▸ WHAT YOU NEED TO DO
Report every line of the data where the string "Useful" appears.

▸ SUPPLIED ENTRIES
- - - - - - -

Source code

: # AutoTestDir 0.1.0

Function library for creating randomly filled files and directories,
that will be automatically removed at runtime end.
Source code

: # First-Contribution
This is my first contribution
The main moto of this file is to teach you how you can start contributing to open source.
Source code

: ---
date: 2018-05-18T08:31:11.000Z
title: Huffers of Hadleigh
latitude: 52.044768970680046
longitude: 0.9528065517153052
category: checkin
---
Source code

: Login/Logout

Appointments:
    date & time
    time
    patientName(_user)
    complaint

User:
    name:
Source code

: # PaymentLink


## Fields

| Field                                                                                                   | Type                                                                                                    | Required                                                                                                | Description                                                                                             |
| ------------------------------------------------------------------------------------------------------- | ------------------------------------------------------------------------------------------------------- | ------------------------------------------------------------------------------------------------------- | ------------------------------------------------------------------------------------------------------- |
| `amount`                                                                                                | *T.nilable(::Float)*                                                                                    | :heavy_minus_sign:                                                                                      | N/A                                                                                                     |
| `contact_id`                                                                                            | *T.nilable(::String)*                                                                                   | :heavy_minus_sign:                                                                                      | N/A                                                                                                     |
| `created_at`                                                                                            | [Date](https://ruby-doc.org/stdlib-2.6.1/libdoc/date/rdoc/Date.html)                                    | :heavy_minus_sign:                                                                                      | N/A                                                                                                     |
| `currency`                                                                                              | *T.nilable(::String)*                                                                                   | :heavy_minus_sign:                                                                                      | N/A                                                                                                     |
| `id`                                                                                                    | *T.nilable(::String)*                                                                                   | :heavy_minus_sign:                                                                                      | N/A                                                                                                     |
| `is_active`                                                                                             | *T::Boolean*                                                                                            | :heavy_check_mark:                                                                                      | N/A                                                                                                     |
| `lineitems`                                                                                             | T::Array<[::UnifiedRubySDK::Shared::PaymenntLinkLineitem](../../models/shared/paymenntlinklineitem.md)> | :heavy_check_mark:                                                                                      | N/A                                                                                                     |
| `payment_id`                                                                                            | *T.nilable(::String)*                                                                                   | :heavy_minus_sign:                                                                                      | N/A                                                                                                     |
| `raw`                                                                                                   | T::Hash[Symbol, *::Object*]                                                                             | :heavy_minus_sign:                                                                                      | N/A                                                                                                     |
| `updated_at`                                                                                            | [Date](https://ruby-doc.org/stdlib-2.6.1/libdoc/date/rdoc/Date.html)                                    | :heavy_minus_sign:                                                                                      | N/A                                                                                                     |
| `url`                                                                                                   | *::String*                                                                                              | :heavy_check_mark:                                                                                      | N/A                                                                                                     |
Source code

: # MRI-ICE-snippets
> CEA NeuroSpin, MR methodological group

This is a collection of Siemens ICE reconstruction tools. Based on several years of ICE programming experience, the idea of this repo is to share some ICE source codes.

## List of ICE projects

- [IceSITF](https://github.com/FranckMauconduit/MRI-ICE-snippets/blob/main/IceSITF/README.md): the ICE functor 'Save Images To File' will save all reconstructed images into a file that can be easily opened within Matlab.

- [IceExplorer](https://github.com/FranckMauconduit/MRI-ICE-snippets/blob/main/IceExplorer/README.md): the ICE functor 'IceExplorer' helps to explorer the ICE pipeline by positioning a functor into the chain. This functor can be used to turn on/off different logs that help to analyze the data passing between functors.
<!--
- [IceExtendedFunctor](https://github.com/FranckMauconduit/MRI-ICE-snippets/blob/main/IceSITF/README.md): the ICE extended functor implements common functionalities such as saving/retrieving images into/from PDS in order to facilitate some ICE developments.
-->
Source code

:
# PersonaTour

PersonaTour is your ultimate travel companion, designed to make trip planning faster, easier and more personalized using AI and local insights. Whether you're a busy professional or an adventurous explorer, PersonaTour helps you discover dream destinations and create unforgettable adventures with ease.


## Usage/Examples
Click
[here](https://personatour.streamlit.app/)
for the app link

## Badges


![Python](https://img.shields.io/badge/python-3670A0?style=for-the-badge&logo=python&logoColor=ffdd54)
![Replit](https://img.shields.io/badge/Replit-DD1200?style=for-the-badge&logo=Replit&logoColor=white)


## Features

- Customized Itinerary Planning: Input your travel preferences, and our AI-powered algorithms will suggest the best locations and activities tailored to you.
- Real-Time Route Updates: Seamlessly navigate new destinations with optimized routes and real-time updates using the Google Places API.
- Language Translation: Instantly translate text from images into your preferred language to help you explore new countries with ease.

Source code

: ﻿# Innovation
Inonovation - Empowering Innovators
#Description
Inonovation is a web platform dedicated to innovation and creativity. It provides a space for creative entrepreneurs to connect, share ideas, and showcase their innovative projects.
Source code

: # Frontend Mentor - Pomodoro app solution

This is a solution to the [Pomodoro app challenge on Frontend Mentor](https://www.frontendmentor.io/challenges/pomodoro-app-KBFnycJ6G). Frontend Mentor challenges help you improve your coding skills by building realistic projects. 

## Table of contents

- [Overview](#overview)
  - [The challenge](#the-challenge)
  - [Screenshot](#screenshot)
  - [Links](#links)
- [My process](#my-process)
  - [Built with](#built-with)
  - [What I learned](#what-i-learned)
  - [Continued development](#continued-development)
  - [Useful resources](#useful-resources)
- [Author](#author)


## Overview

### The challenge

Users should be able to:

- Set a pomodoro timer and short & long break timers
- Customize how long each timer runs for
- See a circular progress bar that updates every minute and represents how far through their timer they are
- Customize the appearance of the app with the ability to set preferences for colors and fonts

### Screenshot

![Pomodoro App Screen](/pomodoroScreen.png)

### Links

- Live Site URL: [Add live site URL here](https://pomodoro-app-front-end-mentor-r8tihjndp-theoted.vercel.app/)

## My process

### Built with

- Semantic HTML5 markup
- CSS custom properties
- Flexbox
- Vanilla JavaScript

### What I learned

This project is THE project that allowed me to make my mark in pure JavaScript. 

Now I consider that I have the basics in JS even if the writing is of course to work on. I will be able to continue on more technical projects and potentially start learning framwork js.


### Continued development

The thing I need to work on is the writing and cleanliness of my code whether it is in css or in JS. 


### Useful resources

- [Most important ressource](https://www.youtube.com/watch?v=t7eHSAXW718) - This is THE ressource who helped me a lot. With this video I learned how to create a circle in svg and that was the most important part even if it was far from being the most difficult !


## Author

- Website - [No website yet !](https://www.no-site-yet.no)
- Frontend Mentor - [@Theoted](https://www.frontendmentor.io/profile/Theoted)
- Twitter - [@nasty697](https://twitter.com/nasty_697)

- - - - - - -

▸ ANSWER BELOW
  - [Useful resources](#useful-resources)
### Useful resources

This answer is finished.